Going up the Rampe Brancaccio here is the first liberty realization in Naples, the Palazzina Velardi, designed in 1906 by Francesco de Simone, rich in floral and neo-Gothic motifs and with a narrow and tall turret overlooking Vomero.
Also in the hills there are many villas and apartment buildings in liberty style. We find them on via Tasso, around via Luca Giordano, at San Martino and Santarella, along the slope that borders Villa Floridiana, with the Villa Loreley that was designed by Adolfo Avena in 1912.

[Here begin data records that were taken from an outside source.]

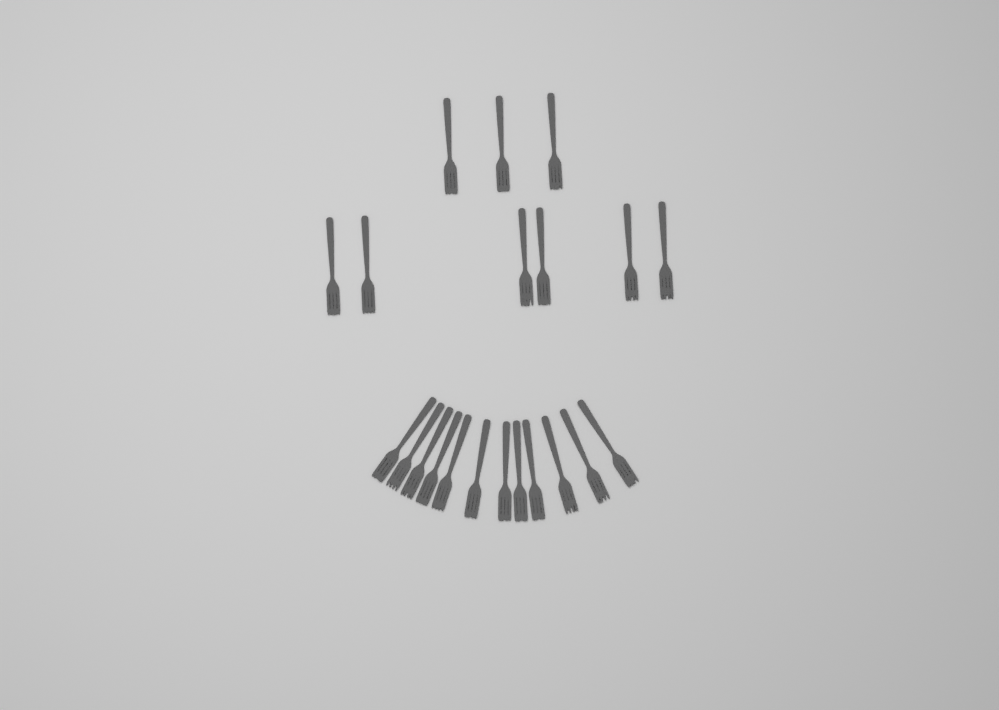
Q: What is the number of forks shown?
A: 21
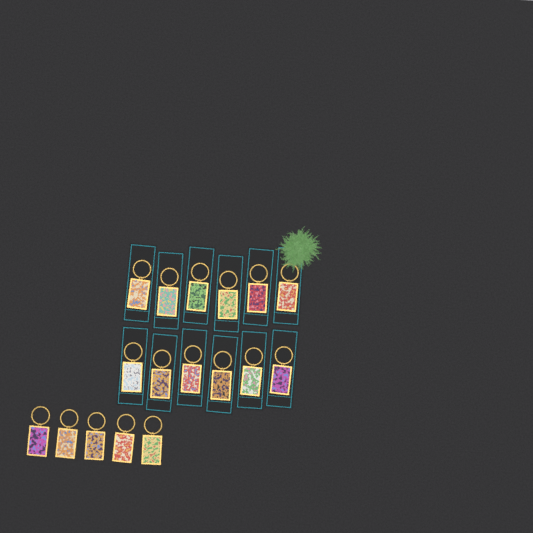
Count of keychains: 17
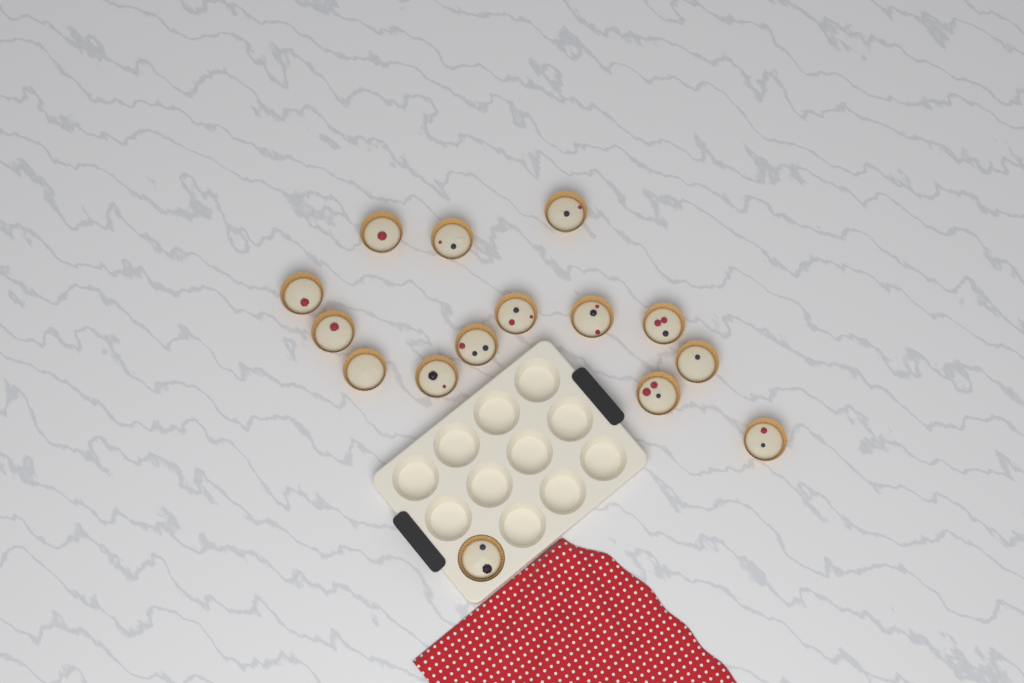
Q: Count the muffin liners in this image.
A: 15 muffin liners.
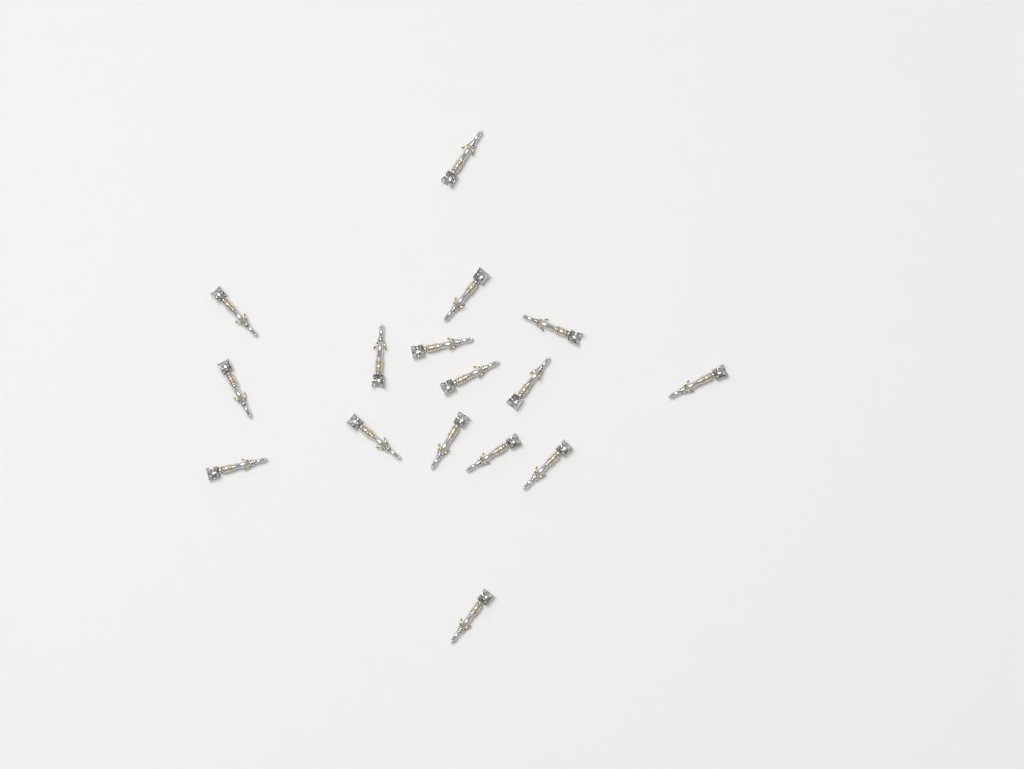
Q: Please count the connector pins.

In Posillipo the Carelli park is another example of floral architecture. But the jewel of Neapolitan liberty is at number 5 of salita del Casale: it is Villa Pappone, built in 1912 by Gregorio Botta, with wrought iron decorations and polychrome glass, white stuccoes and majolica. A true hymn to the Vienna Secession.
Spaccanapoli
Here begins Spaccanapoli, the lower decumanus, and the square is somewhat the dividing line between the ancient city and the high medieval and viceregal one. But in reality, the entire area is very rich in Renaissance and Baroque architectures, so much so that since 1995 the historic center has been a UNESCO heritage site. In the last century, such wealth had fruitful periods like the eclectic and floral one, the fascist twenty-year period and the one linked to popular housing of the forties. From the fifties onwards, with Lauro’s period and subsequent real estate speculation, quality urban interventions were lacking, and Neapolitan architecture, except for a few isolated episodes, was suffocated.